[Task goal]
Reproduce every line of the material below exactly. No pictures belong in the copy.

[Material shown]
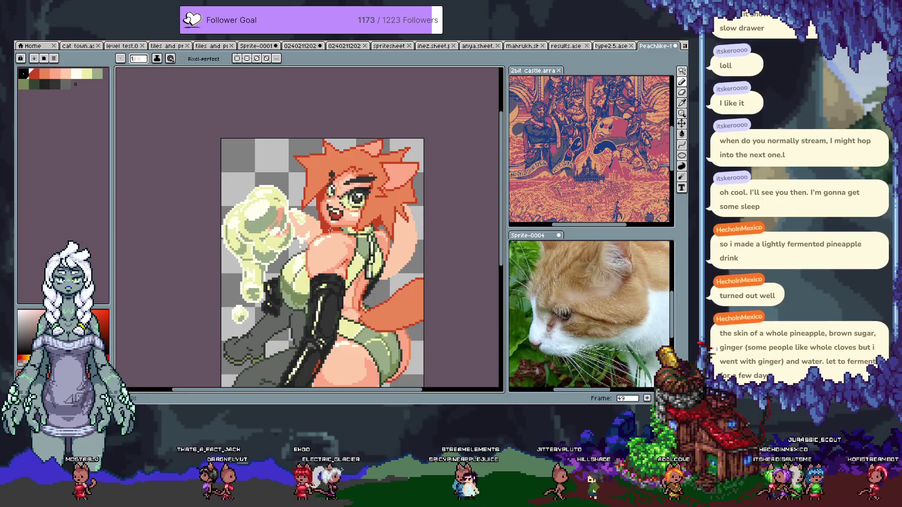
scroll(336, 230, up, 2)
key(m)
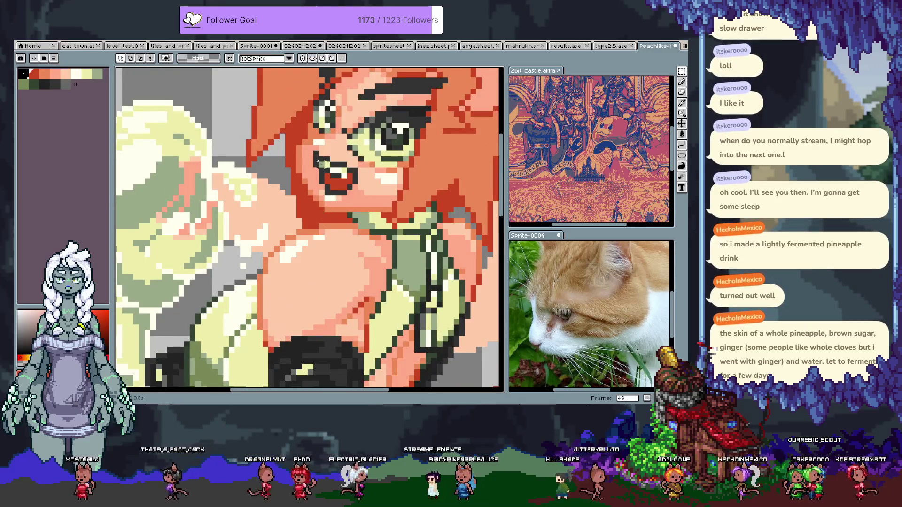
drag(312, 155, 360, 197)
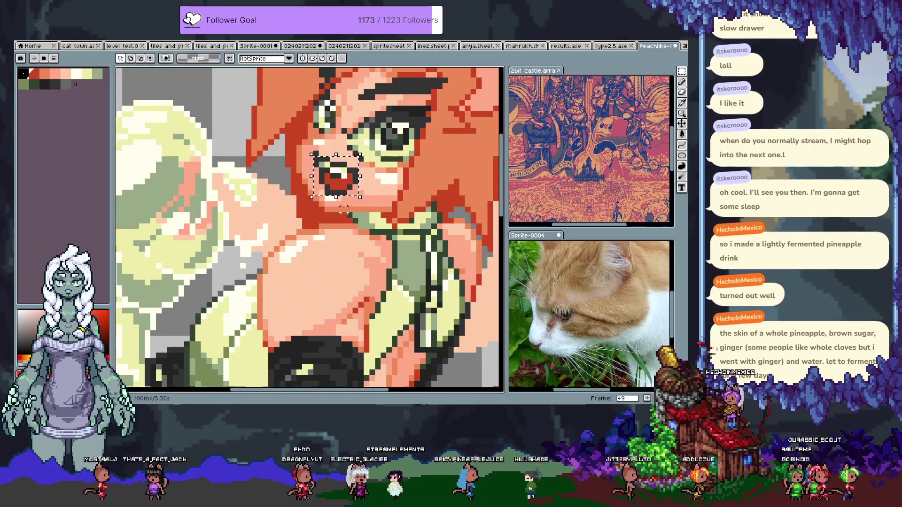
key(ctrl+d)
key(comma)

[Output below]
scroll(336, 230, up, 2)
key(m)
drag(312, 155, 360, 197)
key(ctrl+d)
key(comma)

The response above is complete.